For some reason I find this hilarious:

Paging Rick Perry: How a Southerner Could Sweep to the G.O.P. Nomination
By NATE SILVER

Being a Southerner conveys certain advantages upon a Republican presidential candidate.

Yah think?

Not meaning to make fun of Silver, who is talking about a 2012 nomination strategy and why Perry needn't fear a late start, but a headline that says being a southerner is a GOP advantage is right up there with one that says the Sun rises in the east. Indeed, it wasn't that long ago that it was assumed Democratic presidential aspirants needed to be Southerners too in order to offset this in the general election. I literally have an entire shelf filled with books devoted to this specific subject.

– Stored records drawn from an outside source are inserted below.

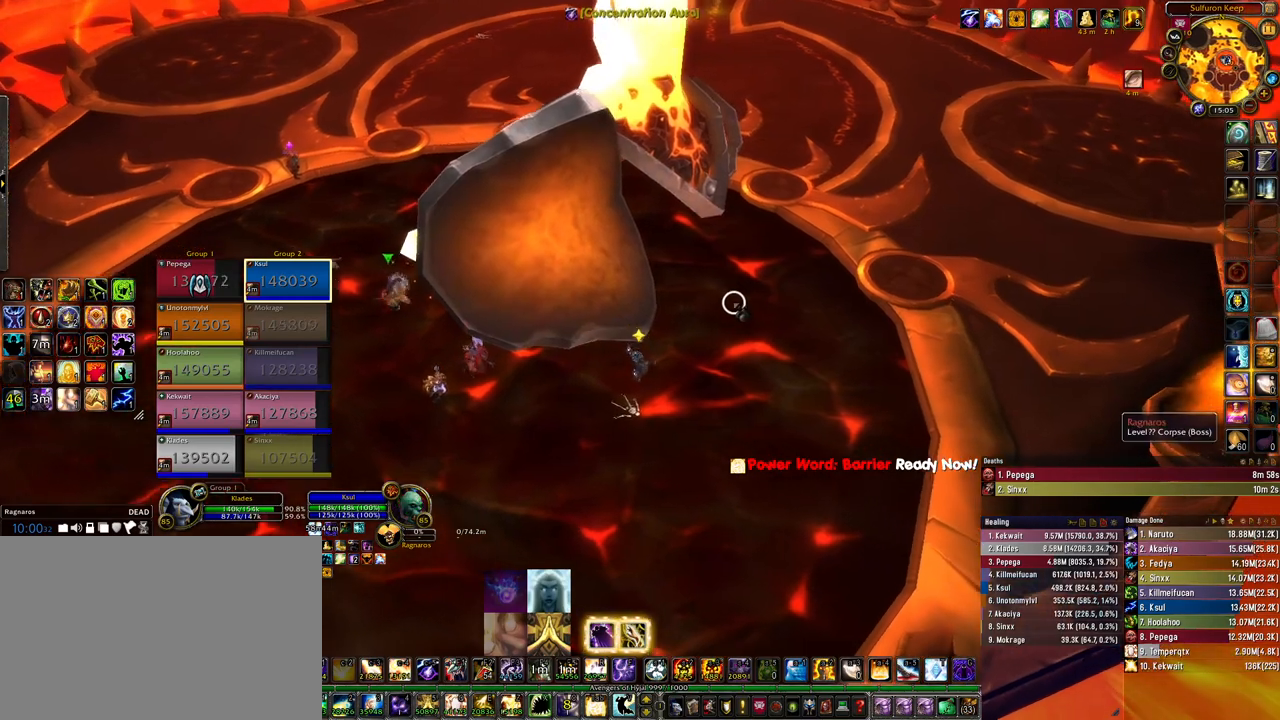
{"keys": ["d"], "mouse": ["mb4"], "events": [[133, "space", "down"], [267, "space", "up"]]}
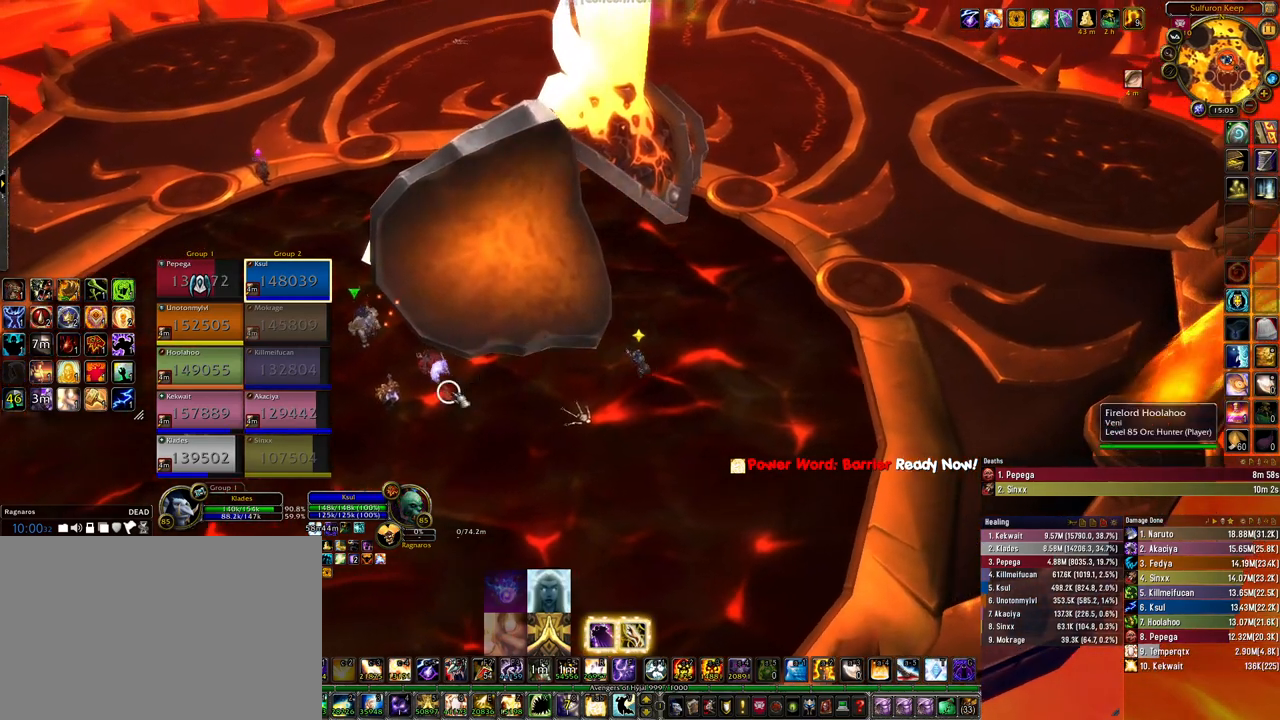
{"keys": ["d"], "mouse": ["mb4"], "events": []}
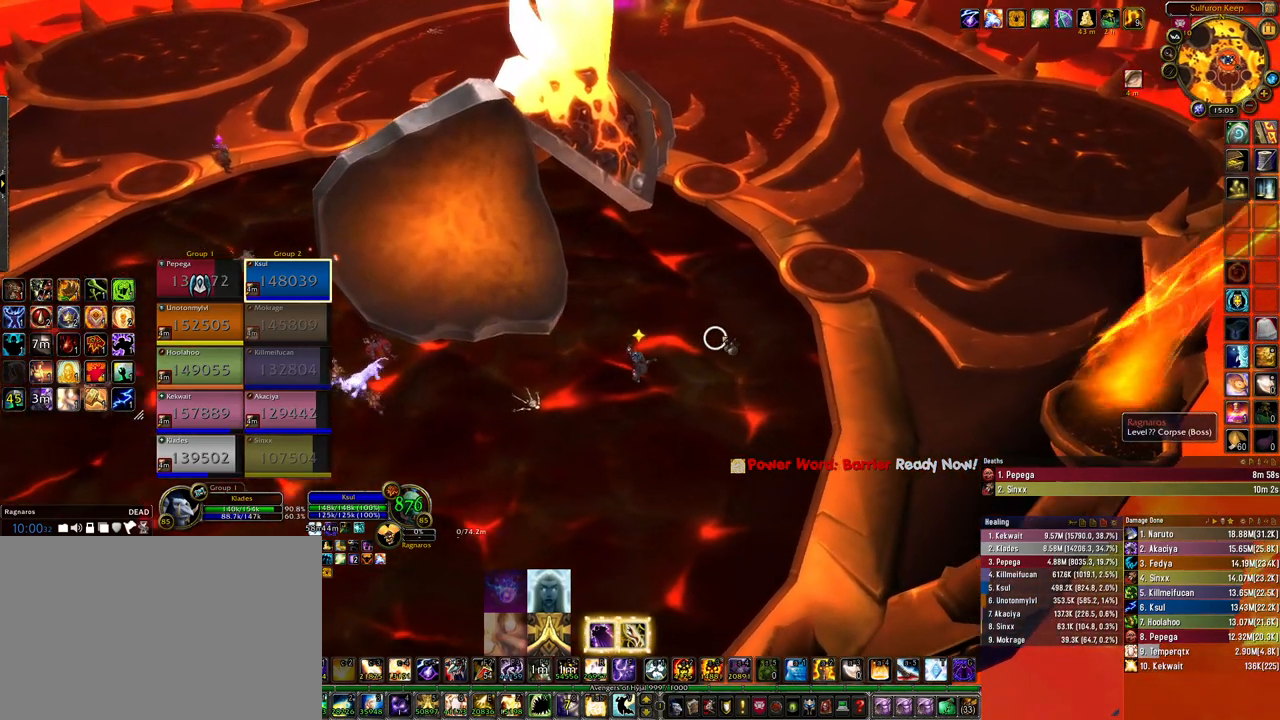
{"keys": ["d"], "mouse": ["right"], "events": [[33, "space", "down"], [100, "mouse_mb4", "up"], [167, "mouse_right", "down"], [167, "space", "up"]]}
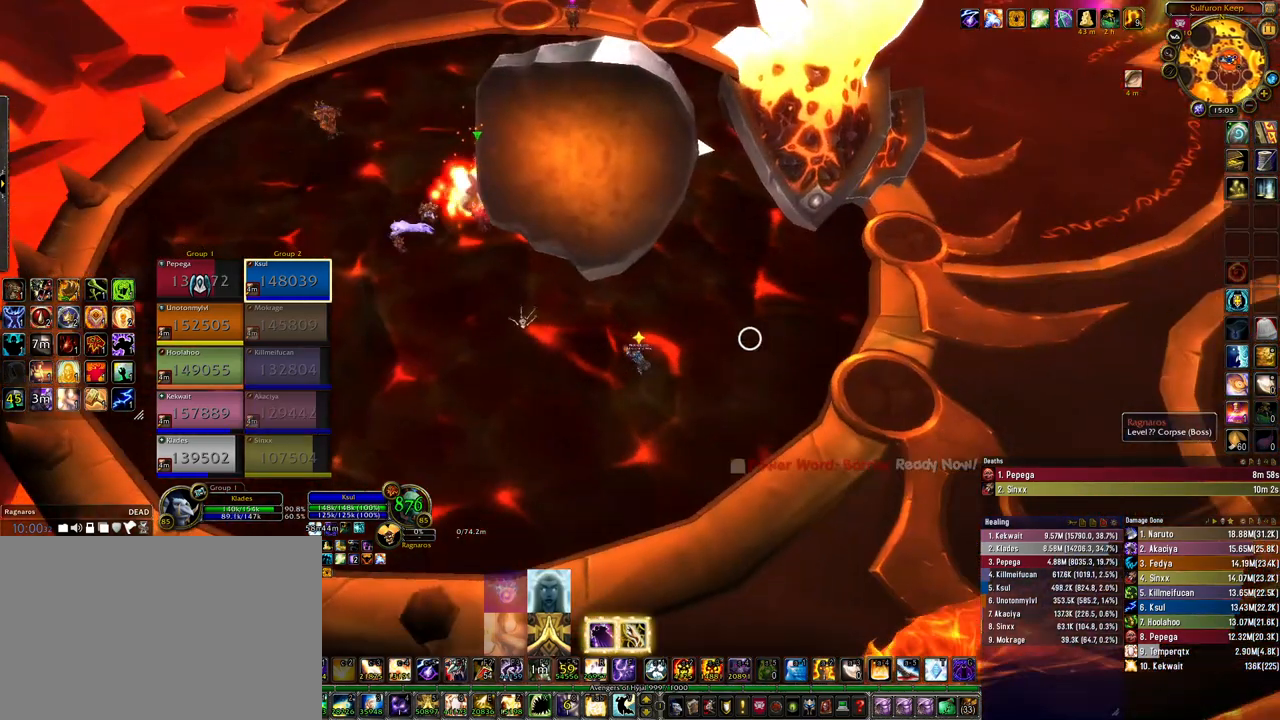
{"keys": ["d"], "mouse": ["right"], "events": []}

Here's the 2000 electoral map where Florida was the toss-up:



Here's the 2004 electoral map:



Here's 2008:



Here's the 1860 electoral map:


I'm fairly sure you can certain consistencies there. The fact is that the two tribes of America (and the parties that represent them) have tended to fall along the same basic lines from the beginning. Always? No, obviously. But the bases have always been fairly stable. Certainly not much has changed since 1968 when strategist Kevin Phillips wrote The Emerging Republican Majority positing that the ending of Jim Crow was going to precipitate a switch and the Republicans would become the Southern party.

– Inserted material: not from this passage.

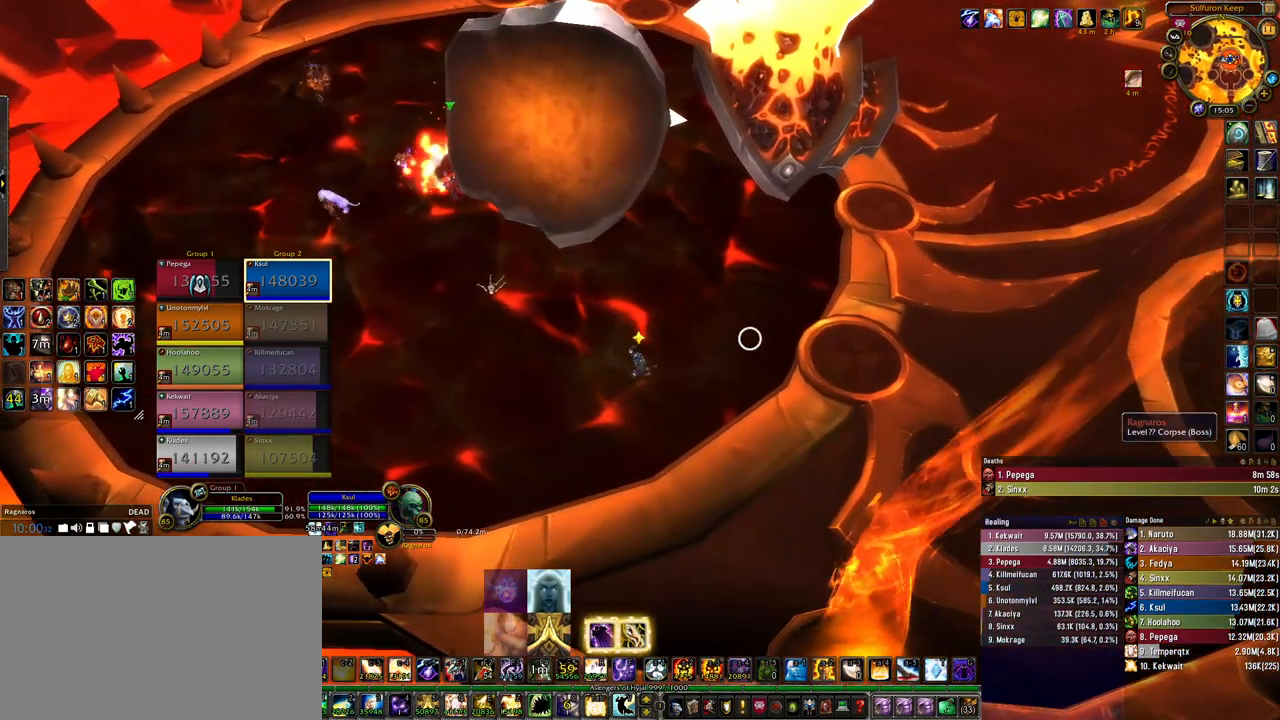
{"keys": [], "mouse": ["right"], "events": [[133, "d", "up"]]}
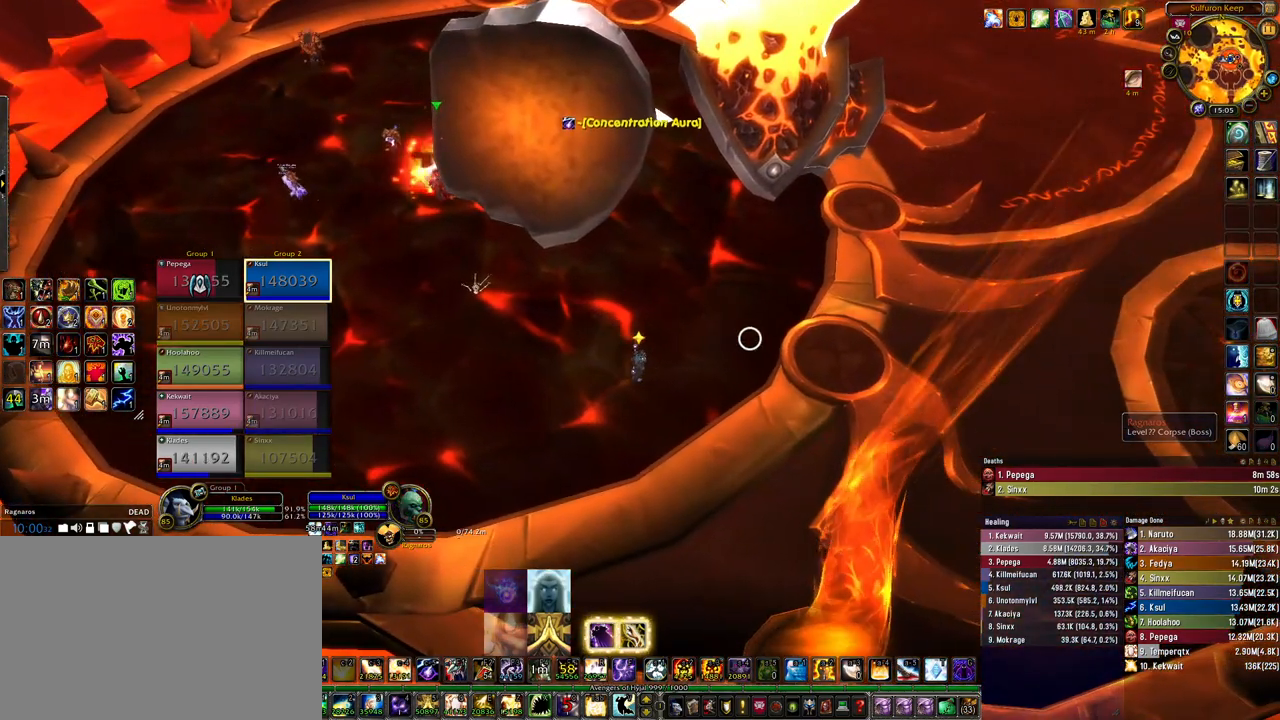
{"keys": [], "mouse": [], "events": [[167, "mouse_right", "up"]]}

There's also a cultural identification that goes beyond the region. The Southern/Western Republican dominance and the migration of the Southern evangelical religions to other parts of the country has given the party a specific flavor that is very recognizable to their voters wherever they live. (Kevin Phillips discussed this interesting phenomenon in his more recent book American Theocracy: The Peril and Politics of Radical Religion, Oil, and Borrowed Money in the 21st Century.) Why it wouldn't be an advantage for a GOP candidate to be a Southerner would be a far more intriguing proposition.